→ What to do
Copy the material below line for line, keeping every character unchanged, and leave out the bracketed picture markers.

→ Data section
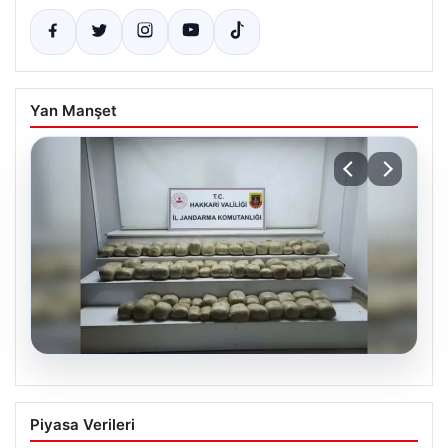
Yan Manşet
07.08.2026
Hakkari’de Jandarmadan Büyük
Piyasa Verileri
Uyuşturucu Operasyonu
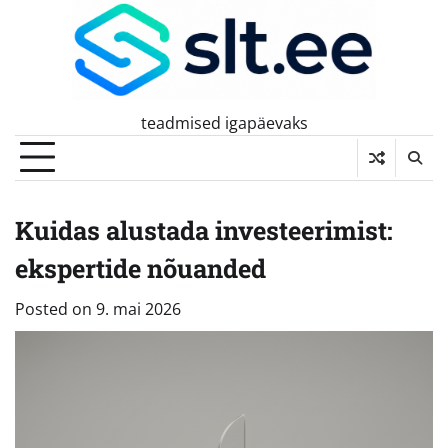
Skip
to
content
teadmised igapäevaks
Kuidas alustada investeerimist:
ekspertide nõuanded
Posted on
9. mai 2026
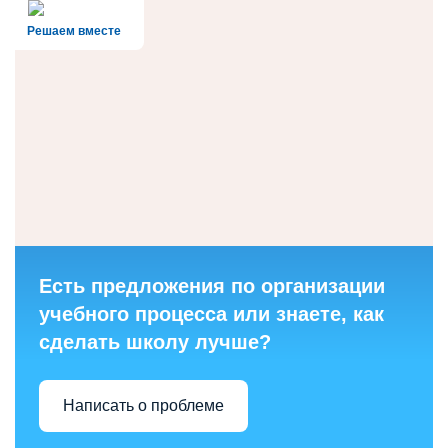
Решаем вместе
Есть предложения по организации
учебного процесса или знаете, как
сделать школу лучше?
Написать о проблеме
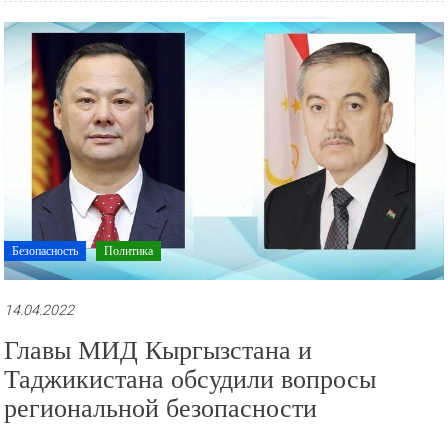
Безопасность
Политика
14.04.2022
Главы МИД Кыргызстана и
Таджикистана обсудили вопросы
региональной безопасности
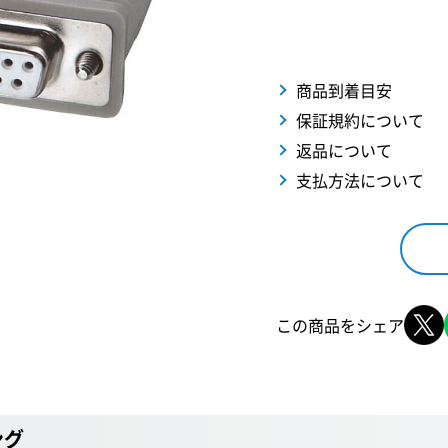
商品到着目安
保証規約について
返品について
支払方法について
この商品をシェア
ング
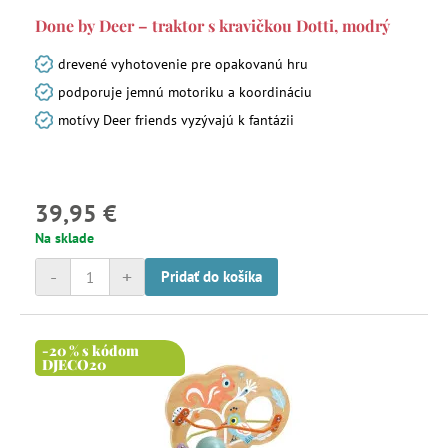
Done by Deer – traktor s kravičkou Dotti, modrý
drevené vyhotovenie pre opakovanú hru
podporuje jemnú motoriku a koordináciu
motívy Deer friends vyzývajú k fantázii
39,95 €
Na sklade
-
+
Pridať do košíka
-20 % s kódom
DJECO20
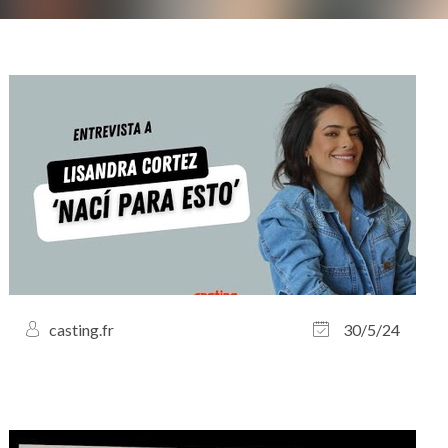
casting.fr
30/5/24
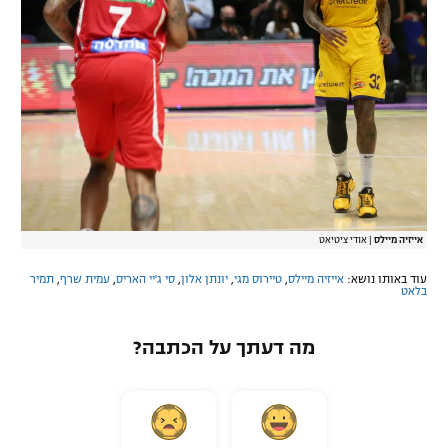
אייזיה מיילס
|
אודי ציטיאט
עוד באותו נושא:
אייזיה מיילס
,
טיירוס מגי
,
יונתן אלון
,
סי ג'יי האריס
,
עמית שרף
,
תמיר
בלאט
מה דעתך על הכתבה?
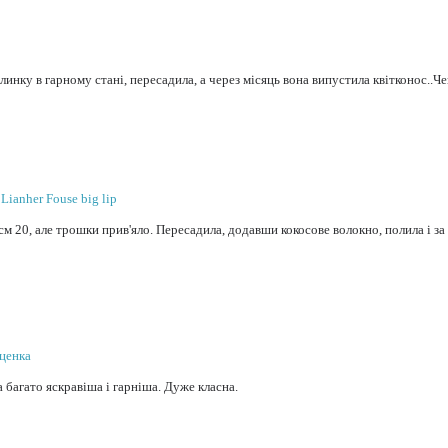
линку в гарному стані, пересадила, а через місяць вона випустила квітконос..Ч
Lianher Fouse big lip
см 20, але трошки прив'яло. Пересадила, додавши кокосове волокно, полила і за 
уценка
а багато яскравіша і гарніша. Дуже класна.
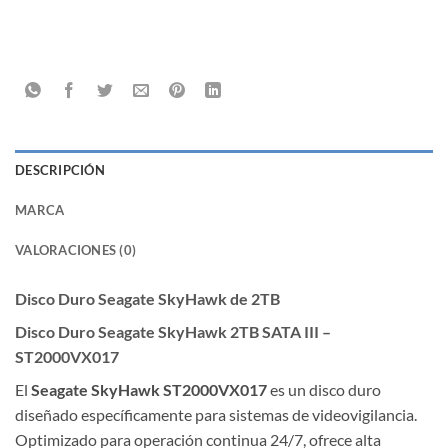
DESCRIPCIÓN
MARCA
VALORACIONES (0)
Disco Duro Seagate SkyHawk de 2TB
Disco Duro Seagate SkyHawk 2TB SATA III –
ST2000VX017
El
Seagate SkyHawk ST2000VX017
es un disco duro
diseñado específicamente para sistemas de videovigilancia.
Optimizado para operación continua 24/7, ofrece alta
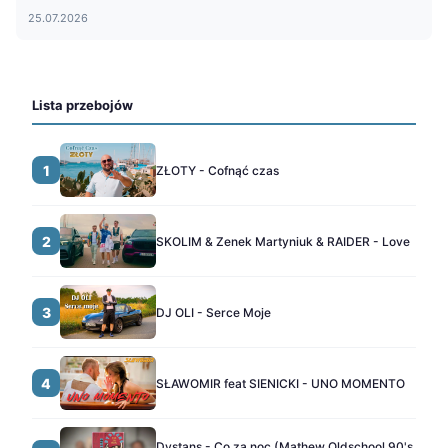
25.07.2026
Lista przebojów
1
ZŁOTY - Cofnąć czas
2
SKOLIM & Zenek Martyniuk & RAIDER - Love
3
DJ OLI - Serce Moje
4
SŁAWOMIR feat SIENICKI - UNO MOMENTO
Dystans - Co za noc (Mathew Oldschool 90's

→ Task answer
Yan Manşet
07.08.2026
Hakkari’de Jandarmadan Büyük
Piyasa Verileri
Uyuşturucu Operasyonu
Skip
to
content
teadmised igapäevaks
Kuidas alustada investeerimist:
ekspertide nõuanded
Posted on
9. mai 2026
Решаем вместе
Есть предложения по организации
учебного процесса или знаете, как
сделать школу лучше?
Написать о проблеме
Безопасность
Политика
14.04.2022
Главы МИД Кыргызстана и
Таджикистана обсудили вопросы
региональной безопасности
商品到着目安
保証規約について
返品について
支払方法について
この商品をシェア
ング
Done by Deer – traktor s kravičkou Dotti, modrý
drevené vyhotovenie pre opakovanú hru
podporuje jemnú motoriku a koordináciu
motívy Deer friends vyzývajú k fantázii
39,95 €
Na sklade
-
+
Pridať do košíka
-20 % s kódom
DJECO20
casting.fr
30/5/24
אייזיה מיילס
|
אודי ציטיאט
עוד באותו נושא:
אייזיה מיילס
,
טיירוס מגי
,
יונתן אלון
,
סי ג'יי האריס
,
עמית שרף
,
תמיר
בלאט
מה דעתך על הכתבה?
линку в гарному стані, пересадила, а через місяць вона випустила квітконос..Ч
Lianher Fouse big lip
см 20, але трошки прив'яло. Пересадила, додавши кокосове волокно, полила і за 
уценка
а багато яскравіша і гарніша. Дуже класна.
DESCRIPCIÓN
MARCA
VALORACIONES (0)
Disco Duro Seagate SkyHawk de 2TB
Disco Duro Seagate SkyHawk 2TB SATA III –
ST2000VX017
El
Seagate SkyHawk ST2000VX017
es un disco duro
diseñado específicamente para sistemas de videovigilancia.
Optimizado para operación continua 24/7, ofrece alta
25.07.2026
Lista przebojów
1
ZŁOTY - Cofnąć czas
2
SKOLIM & Zenek Martyniuk & RAIDER - Love
3
DJ OLI - Serce Moje
4
SŁAWOMIR feat SIENICKI - UNO MOMENTO
Dystans - Co za noc (Mathew Oldschool 90's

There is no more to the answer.